**Records for this exercise**:

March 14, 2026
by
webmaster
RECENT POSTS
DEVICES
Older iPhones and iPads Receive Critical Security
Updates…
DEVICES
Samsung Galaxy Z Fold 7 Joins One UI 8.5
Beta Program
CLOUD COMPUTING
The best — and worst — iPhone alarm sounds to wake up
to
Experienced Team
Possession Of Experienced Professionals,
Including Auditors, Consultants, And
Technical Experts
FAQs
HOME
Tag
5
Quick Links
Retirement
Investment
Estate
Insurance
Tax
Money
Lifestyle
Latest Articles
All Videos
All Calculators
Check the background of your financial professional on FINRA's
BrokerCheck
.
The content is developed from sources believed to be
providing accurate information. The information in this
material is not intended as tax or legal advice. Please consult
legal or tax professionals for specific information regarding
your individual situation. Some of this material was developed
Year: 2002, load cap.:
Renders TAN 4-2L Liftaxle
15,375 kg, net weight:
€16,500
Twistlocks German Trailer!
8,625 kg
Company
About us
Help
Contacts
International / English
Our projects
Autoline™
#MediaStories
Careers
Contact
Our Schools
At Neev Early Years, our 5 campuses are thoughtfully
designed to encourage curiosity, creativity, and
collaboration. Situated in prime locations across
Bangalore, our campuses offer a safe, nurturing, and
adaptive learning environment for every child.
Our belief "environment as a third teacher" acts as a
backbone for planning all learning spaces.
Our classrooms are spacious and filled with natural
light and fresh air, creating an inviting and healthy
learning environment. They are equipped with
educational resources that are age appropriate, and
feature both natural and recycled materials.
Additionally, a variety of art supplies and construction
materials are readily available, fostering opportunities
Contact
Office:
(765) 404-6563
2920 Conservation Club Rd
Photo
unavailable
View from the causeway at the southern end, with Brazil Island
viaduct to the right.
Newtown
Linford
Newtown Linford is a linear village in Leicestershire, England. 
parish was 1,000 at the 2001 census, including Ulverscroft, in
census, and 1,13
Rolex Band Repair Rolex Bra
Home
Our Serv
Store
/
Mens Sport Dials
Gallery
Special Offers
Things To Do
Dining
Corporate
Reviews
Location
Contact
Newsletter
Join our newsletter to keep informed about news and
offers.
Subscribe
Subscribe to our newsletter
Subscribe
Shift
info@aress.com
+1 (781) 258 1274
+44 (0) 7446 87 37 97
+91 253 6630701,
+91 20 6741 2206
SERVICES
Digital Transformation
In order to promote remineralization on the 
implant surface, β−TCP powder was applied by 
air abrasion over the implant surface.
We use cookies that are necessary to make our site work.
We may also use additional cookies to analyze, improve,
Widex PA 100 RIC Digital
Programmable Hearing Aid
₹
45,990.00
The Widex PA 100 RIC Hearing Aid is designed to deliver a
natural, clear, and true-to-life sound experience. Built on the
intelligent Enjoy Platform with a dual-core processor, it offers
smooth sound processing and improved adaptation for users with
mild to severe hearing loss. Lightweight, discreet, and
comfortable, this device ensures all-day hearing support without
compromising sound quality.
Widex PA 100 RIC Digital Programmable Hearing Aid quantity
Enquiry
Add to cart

**Request**:
Count the lines above that contain the string "Newtown". Case counts. Give only the number.

**Answer to this exercise**:
2